Desta
janela em que escrevo, vejo os comboios a passar lá em baixo, não muito
longe de mim. Mas daqui quase não os escuto. No entanto, há casas que
estão mesmo coladas à linha férrea. Antes, admirava-me como conseguiriam
essas pessoas dormir. Agora já não. Porque falei com algumas e
revelaram-me o segredo: “nos primeiros dias ninguém pára, mas depois a
gente habitua-se, já nem se dá conta”, disseram-me elas. Eis a
maravilhosa capacidade de nos habituarmos.Mas depois, pus-me cá a pensar
na nossa vida, e prefiro chamar-lhe assim: eis a perigosa capacidade de
nos habituarmos. Porque o barulho dos comboios é como tudo: quando nos
conseguimos habituar, deixamos de dar conta. E vejo que nos costumamos
habituar a coisas demais. O hábito faz-nos
perder a atenção dos acontecimentos, rouba-nos o gozo das novidades, e o
sabor irrepetível dos dias; impede-nos de crescer. As pessoas
habituam-se a viver juntas, e deixam de prestar atenção umas às outras.
Um casal habitua-se ao casamento, e perdem o gozo do namoro. Esquecem a
necessidade de se seduzir todos os dias. Habituam-se. E esquecem-se que têm que se pedir um ao outro de novo em casamento, em cada manhã.Deixamos
cair até a nossa Fé na rotina do hábito, e tudo se vai tornando
estéril. Vamos cumprindo rituais, aos quais chamamos obrigações e
deveres. Vamos nos habituando a cumpri-los, mas sem percebermos
verdadeiramente para que servem. Habituamo-nos a ser o que somos, e deixamos de sonhar em ser mais.

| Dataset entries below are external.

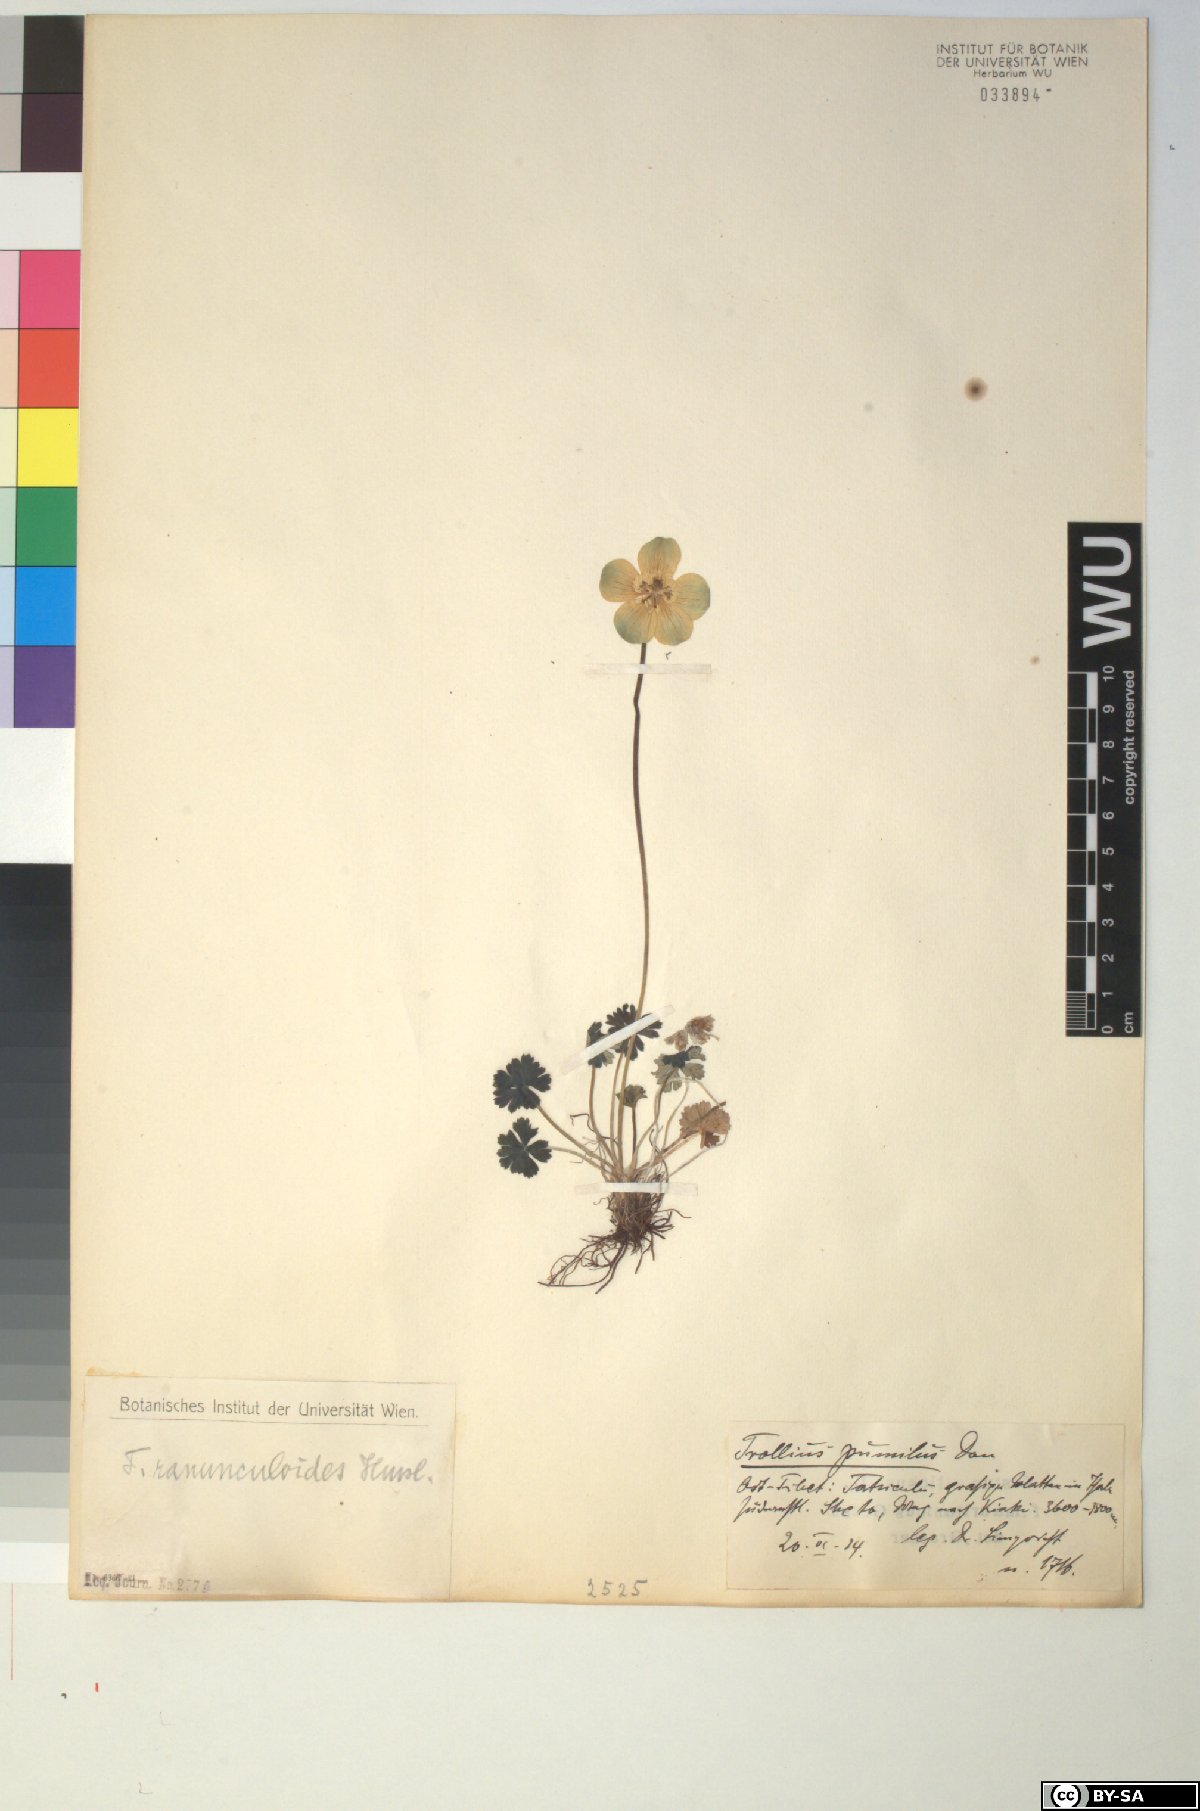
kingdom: Plantae
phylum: Tracheophyta
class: Magnoliopsida
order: Ranunculales
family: Ranunculaceae
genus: Trollius
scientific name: Trollius ranunculoides
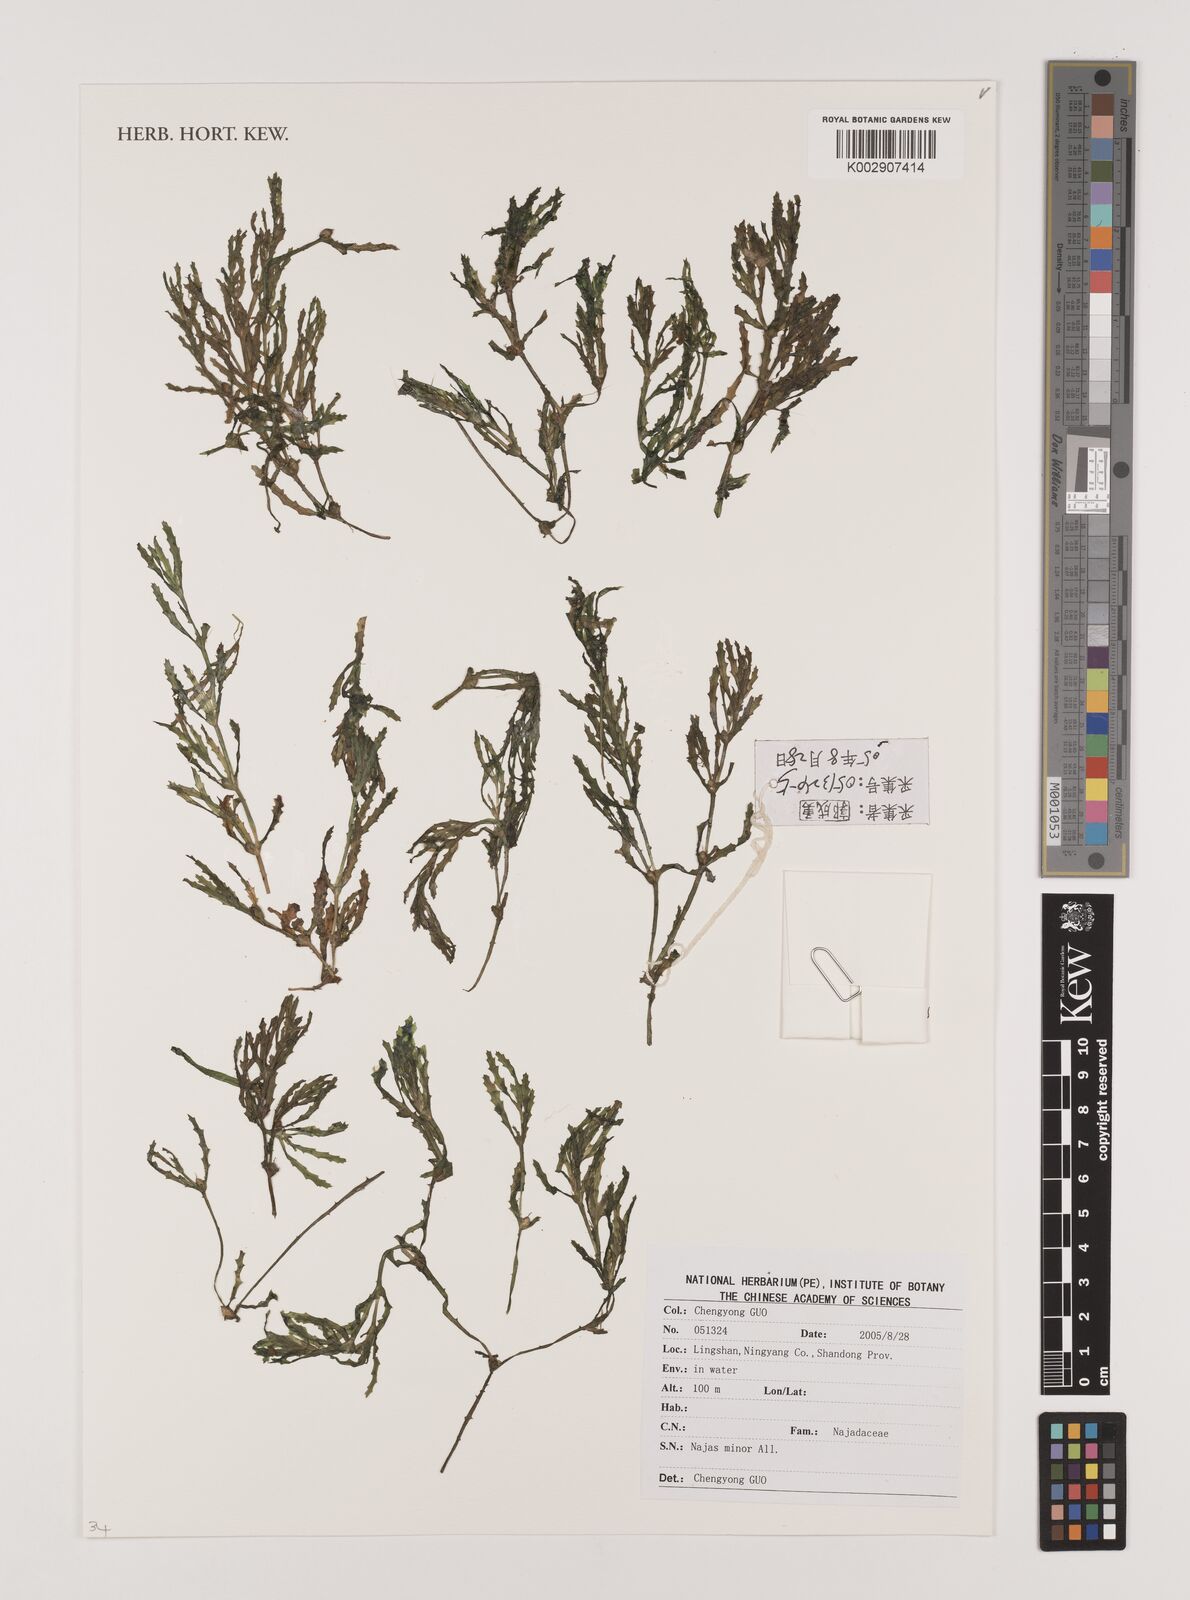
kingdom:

Habituamo-nos ao ritmo quotidiano, a que chamamos vida, e deixamo-nos
engolir por ele. Habituamo-nos às correrias, habituamo-nos às
inutilidades sempre tão urgentes, habituamo-nos a andar tristes.
Habituamo-nos a encher a boca de queixas e lamentos. E assim, deitamos
fora a vontade de mudar e viver de novo cada dia que nos calha em sorte.
E depois… depois ainda somos capazes de dizer, com o rosto triste e um
encolher de ombros desolado: “É a vida! Temos que nos habituar!”Não,
não, amigo! Para ser verdadeiramente Vida, tens é que te desabituar!